Work instructions -
From the line with "left wrist: (222, 145, -19)" through the line with "right shoulder: (271, 72, -3)", inclusive, return each line of the data below exactly and leave the rest out.

Data for processing -

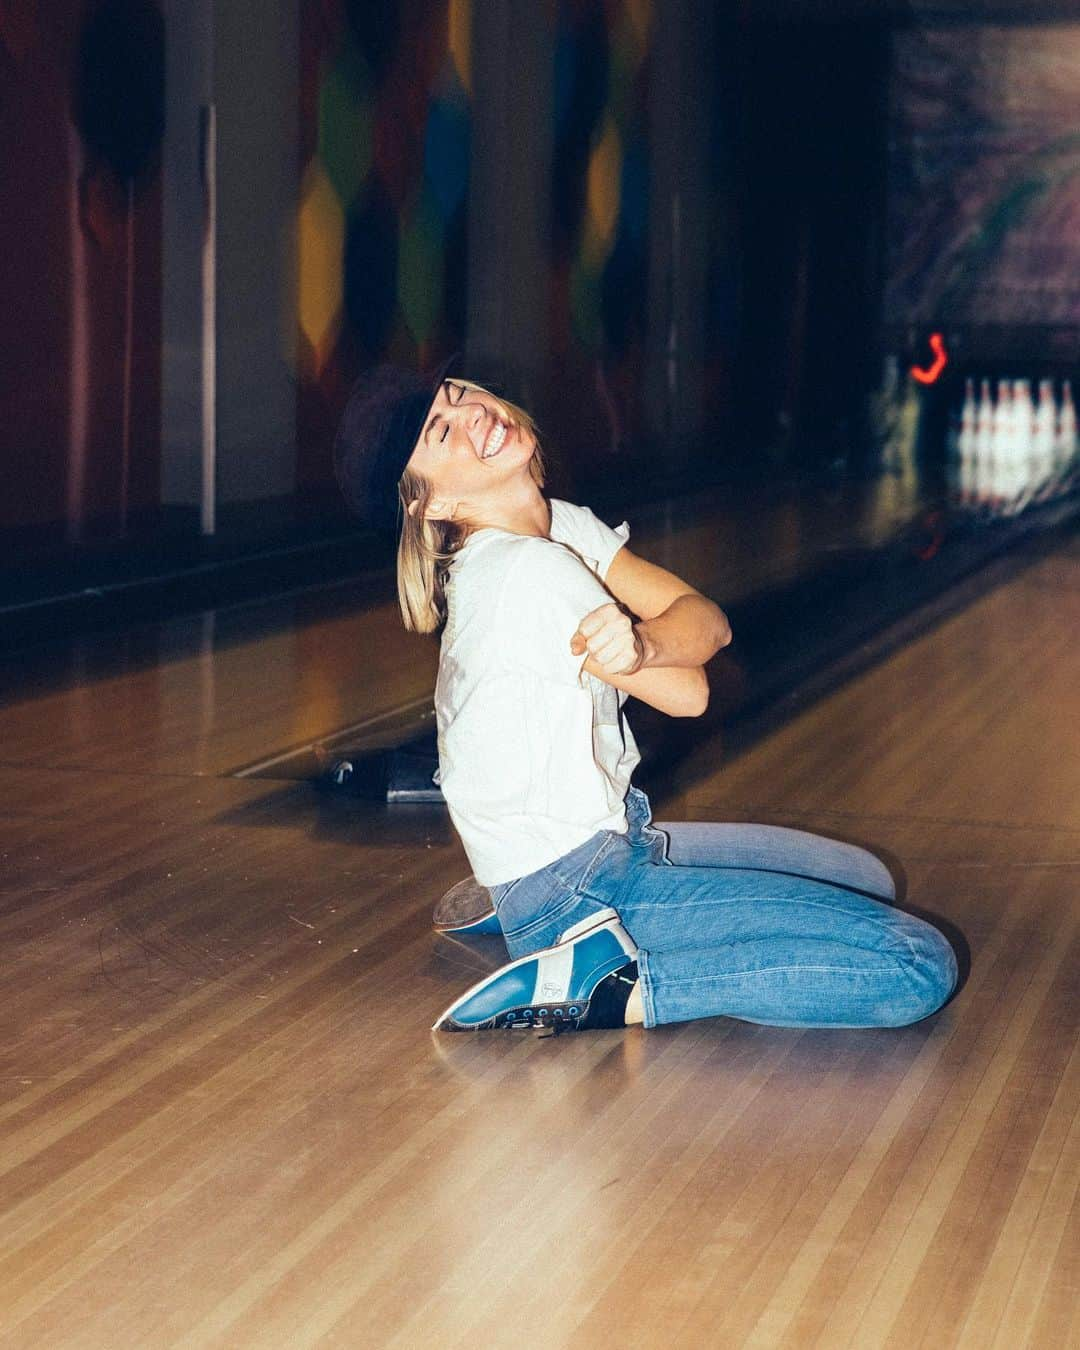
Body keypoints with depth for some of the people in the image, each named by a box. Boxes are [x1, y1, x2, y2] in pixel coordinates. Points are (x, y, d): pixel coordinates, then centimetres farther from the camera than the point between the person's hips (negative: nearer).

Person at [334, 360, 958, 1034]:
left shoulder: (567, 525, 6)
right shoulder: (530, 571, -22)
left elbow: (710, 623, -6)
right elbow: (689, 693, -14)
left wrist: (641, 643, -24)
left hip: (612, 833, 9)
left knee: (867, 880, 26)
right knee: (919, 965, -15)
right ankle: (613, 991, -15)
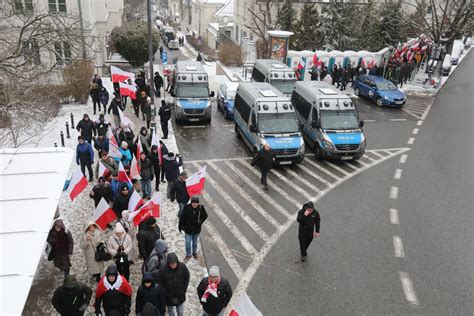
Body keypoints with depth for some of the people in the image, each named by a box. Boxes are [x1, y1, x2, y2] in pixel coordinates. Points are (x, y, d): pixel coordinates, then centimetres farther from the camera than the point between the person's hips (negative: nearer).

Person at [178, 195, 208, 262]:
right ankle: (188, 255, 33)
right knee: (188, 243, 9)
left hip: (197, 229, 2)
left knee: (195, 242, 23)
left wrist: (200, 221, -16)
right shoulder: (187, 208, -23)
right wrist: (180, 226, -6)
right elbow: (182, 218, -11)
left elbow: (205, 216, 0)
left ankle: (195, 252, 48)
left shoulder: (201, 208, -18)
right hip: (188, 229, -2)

==

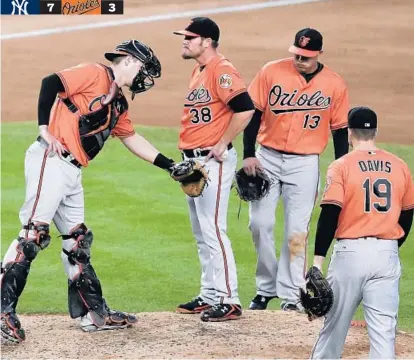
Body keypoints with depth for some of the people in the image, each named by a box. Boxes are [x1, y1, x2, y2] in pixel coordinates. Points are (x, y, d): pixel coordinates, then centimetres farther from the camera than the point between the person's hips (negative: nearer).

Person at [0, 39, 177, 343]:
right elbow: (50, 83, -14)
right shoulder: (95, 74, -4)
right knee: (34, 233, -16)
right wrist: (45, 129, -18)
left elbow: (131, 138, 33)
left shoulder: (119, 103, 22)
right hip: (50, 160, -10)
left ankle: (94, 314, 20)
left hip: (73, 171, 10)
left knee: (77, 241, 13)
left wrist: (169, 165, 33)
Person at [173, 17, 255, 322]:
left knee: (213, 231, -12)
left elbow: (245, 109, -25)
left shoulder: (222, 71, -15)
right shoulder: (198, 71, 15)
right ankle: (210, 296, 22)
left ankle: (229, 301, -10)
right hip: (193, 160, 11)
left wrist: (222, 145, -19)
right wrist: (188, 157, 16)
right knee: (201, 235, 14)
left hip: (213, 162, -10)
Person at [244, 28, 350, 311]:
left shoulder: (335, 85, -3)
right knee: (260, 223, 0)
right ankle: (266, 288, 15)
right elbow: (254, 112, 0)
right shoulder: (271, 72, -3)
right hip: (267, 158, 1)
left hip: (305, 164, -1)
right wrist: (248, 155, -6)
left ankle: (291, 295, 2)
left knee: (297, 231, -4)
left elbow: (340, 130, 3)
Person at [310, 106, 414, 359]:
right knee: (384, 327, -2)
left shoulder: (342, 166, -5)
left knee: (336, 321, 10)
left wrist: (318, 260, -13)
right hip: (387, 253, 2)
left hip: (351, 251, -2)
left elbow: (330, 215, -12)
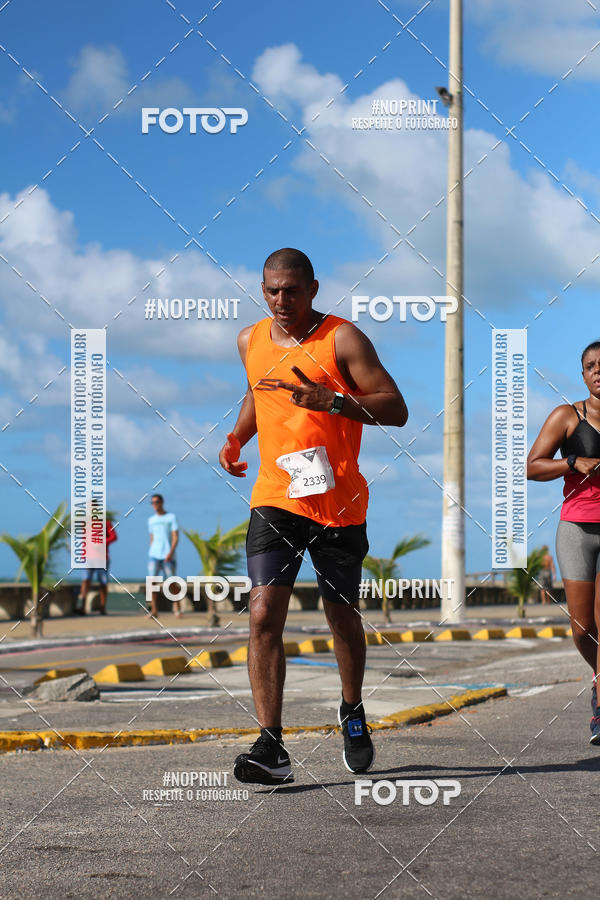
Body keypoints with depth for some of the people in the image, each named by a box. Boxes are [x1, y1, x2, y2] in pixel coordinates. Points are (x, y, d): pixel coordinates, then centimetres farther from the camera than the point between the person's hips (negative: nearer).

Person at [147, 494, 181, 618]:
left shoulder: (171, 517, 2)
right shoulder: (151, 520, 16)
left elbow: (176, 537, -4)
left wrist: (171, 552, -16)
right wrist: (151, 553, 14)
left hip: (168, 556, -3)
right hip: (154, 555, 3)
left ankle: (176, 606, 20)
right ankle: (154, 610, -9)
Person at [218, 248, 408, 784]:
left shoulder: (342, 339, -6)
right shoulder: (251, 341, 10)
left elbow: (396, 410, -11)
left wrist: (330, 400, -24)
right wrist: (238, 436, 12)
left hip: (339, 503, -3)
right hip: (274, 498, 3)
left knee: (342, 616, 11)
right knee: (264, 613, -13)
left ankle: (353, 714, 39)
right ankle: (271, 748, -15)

Reply to the exercise -
left wrist: (222, 145, -19)
right wrist: (188, 157, 16)
right knee: (201, 235, 14)
left hip: (213, 162, -10)
Person at [244, 28, 350, 311]:
left shoulder: (335, 85, -3)
right knee: (260, 223, 0)
right ankle: (266, 288, 15)
right elbow: (254, 112, 0)
right shoulder: (271, 72, -3)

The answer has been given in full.